■ Problem ■
Reproduce every line of the entries below verbatim.

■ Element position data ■

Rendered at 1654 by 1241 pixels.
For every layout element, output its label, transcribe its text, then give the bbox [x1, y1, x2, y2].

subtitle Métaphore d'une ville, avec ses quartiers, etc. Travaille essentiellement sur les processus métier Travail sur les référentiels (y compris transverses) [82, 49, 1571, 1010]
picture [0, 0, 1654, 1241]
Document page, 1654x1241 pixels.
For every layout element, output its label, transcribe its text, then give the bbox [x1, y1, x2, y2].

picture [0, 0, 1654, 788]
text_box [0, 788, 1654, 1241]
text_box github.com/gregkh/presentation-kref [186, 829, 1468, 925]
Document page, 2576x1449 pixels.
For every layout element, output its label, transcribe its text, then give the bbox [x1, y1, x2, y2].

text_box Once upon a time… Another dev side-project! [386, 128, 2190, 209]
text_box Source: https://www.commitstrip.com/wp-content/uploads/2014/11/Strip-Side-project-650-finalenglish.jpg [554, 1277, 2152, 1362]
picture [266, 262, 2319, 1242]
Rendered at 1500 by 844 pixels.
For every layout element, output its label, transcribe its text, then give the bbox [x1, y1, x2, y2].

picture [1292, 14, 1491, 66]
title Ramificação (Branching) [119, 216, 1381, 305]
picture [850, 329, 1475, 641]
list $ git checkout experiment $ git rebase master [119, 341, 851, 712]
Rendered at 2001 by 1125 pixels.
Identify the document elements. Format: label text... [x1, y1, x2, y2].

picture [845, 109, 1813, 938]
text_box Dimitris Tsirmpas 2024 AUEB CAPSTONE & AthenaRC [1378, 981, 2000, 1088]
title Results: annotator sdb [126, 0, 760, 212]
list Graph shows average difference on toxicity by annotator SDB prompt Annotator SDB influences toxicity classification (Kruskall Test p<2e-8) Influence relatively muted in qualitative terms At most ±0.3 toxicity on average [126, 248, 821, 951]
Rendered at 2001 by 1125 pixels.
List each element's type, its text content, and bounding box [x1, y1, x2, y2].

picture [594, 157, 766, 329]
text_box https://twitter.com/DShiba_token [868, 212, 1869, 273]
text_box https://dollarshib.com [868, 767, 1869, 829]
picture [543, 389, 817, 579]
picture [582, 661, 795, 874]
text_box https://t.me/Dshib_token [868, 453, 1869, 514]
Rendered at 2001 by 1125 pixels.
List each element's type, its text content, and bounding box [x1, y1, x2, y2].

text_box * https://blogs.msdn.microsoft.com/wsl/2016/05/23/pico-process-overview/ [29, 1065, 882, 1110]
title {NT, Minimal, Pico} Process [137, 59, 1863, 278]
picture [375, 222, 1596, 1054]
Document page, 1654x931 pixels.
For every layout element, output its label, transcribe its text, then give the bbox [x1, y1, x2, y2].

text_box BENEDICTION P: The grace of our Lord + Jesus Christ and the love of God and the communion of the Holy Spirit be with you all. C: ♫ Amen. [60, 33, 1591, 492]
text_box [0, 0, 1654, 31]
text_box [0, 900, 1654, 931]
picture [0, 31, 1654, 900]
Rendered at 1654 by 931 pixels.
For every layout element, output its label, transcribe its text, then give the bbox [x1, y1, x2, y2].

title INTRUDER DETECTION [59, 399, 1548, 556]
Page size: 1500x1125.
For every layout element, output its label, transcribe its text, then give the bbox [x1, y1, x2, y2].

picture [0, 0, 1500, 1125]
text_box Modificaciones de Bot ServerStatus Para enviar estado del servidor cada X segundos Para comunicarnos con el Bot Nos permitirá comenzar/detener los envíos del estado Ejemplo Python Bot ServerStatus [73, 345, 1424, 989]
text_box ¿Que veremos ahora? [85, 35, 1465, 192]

■ Worked solution ■
Rendered at 1654 by 1241 pixels.
For every layout element, output its label, transcribe its text, then give the bbox [x1, y1, x2, y2].

subtitle Métaphore d'une ville, avec ses quartiers, etc. Travaille essentiellement sur les processus métier Travail sur les référentiels (y compris transverses) [82, 49, 1571, 1010]
picture [0, 0, 1654, 1241]
Document page, 1654x1241 pixels.
For every layout element, output its label, transcribe its text, then give the bbox [x1, y1, x2, y2].

picture [0, 0, 1654, 788]
text_box [0, 788, 1654, 1241]
text_box github.com/gregkh/presentation-kref [186, 829, 1468, 925]
Document page, 2576x1449 pixels.
For every layout element, output its label, transcribe its text, then give the bbox [x1, y1, x2, y2].

text_box Once upon a time… Another dev side-project! [386, 128, 2190, 209]
text_box Source: https://www.commitstrip.com/wp-content/uploads/2014/11/Strip-Side-project-650-finalenglish.jpg [554, 1277, 2152, 1362]
picture [266, 262, 2319, 1242]
Rendered at 1500 by 844 pixels.
For every layout element, output its label, transcribe its text, then give the bbox [x1, y1, x2, y2].

picture [1292, 14, 1491, 66]
title Ramificação (Branching) [119, 216, 1381, 305]
picture [850, 329, 1475, 641]
list $ git checkout experiment $ git rebase master [119, 341, 851, 712]
Rendered at 2001 by 1125 pixels.
Identify the document elements. Format: label text... [x1, y1, x2, y2].

picture [845, 109, 1813, 938]
text_box Dimitris Tsirmpas 2024 AUEB CAPSTONE & AthenaRC [1378, 981, 2000, 1088]
title Results: annotator sdb [126, 0, 760, 212]
list Graph shows average difference on toxicity by annotator SDB prompt Annotator SDB influences toxicity classification (Kruskall Test p<2e-8) Influence relatively muted in qualitative terms At most ±0.3 toxicity on average [126, 248, 821, 951]
Rendered at 2001 by 1125 pixels.
List each element's type, its text content, and bounding box [x1, y1, x2, y2].

picture [594, 157, 766, 329]
text_box https://twitter.com/DShiba_token [868, 212, 1869, 273]
text_box https://dollarshib.com [868, 767, 1869, 829]
picture [543, 389, 817, 579]
picture [582, 661, 795, 874]
text_box https://t.me/Dshib_token [868, 453, 1869, 514]
Rendered at 2001 by 1125 pixels.
List each element's type, its text content, and bounding box [x1, y1, x2, y2].

text_box * https://blogs.msdn.microsoft.com/wsl/2016/05/23/pico-process-overview/ [29, 1065, 882, 1110]
title {NT, Minimal, Pico} Process [137, 59, 1863, 278]
picture [375, 222, 1596, 1054]
Document page, 1654x931 pixels.
For every layout element, output its label, transcribe its text, then give the bbox [x1, y1, x2, y2].

text_box BENEDICTION P: The grace of our Lord + Jesus Christ and the love of God and the communion of the Holy Spirit be with you all. C: ♫ Amen. [60, 33, 1591, 492]
text_box [0, 0, 1654, 31]
text_box [0, 900, 1654, 931]
picture [0, 31, 1654, 900]
Rendered at 1654 by 931 pixels.
For every layout element, output its label, transcribe its text, then give the bbox [x1, y1, x2, y2].

title INTRUDER DETECTION [59, 399, 1548, 556]
Page size: 1500x1125.
For every layout element, output its label, transcribe its text, then give the bbox [x1, y1, x2, y2].

picture [0, 0, 1500, 1125]
text_box Modificaciones de Bot ServerStatus Para enviar estado del servidor cada X segundos Para comunicarnos con el Bot Nos permitirá comenzar/detener los envíos del estado Ejemplo Python Bot ServerStatus [73, 345, 1424, 989]
text_box ¿Que veremos ahora? [85, 35, 1465, 192]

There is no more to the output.